START Provided entries

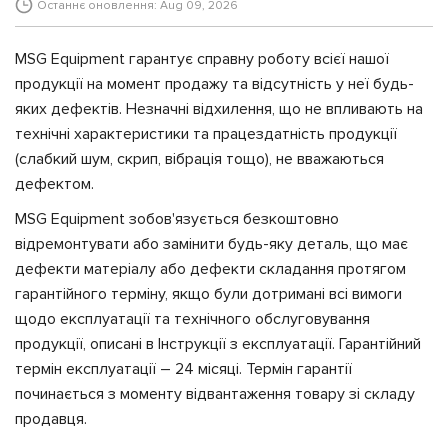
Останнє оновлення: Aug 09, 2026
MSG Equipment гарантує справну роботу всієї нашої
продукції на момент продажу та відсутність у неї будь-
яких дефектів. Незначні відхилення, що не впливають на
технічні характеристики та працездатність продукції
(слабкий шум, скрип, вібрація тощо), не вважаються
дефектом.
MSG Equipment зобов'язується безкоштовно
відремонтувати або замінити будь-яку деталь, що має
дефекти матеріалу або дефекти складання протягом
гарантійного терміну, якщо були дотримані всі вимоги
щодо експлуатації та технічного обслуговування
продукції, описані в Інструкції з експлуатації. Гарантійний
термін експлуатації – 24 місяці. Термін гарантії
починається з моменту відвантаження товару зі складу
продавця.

END Provided entries
START Provided entries

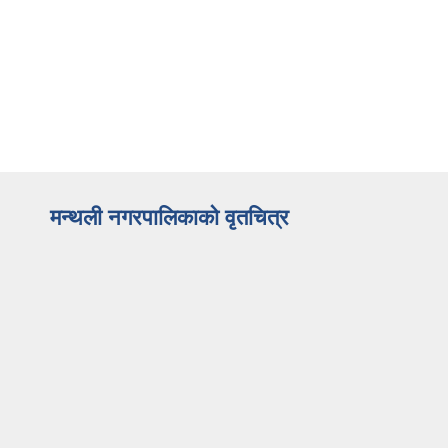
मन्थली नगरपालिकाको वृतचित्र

END Provided entries

Task to complete:
Edit the lines between the one holding "Останнє оновлення: Aug 09, 2026" and the one holding "щодо експлуатації та", inclusive, substituting "Виробник" for "MSG Equipment" and leaving everything else as it is. Give back only those lines.

Expected output:
Останнє оновлення: Aug 09, 2026
Виробник гарантує справну роботу всієї нашої
продукції на момент продажу та відсутність у неї будь-
яких дефектів. Незначні відхилення, що не впливають на
технічні характеристики та працездатність продукції
(слабкий шум, скрип, вібрація тощо), не вважаються
дефектом.
Виробник зобов'язується безкоштовно
відремонтувати або замінити будь-яку деталь, що має
дефекти матеріалу або дефекти складання протягом
гарантійного терміну, якщо були дотримані всі вимоги
щодо експлуатації та технічного обслуговування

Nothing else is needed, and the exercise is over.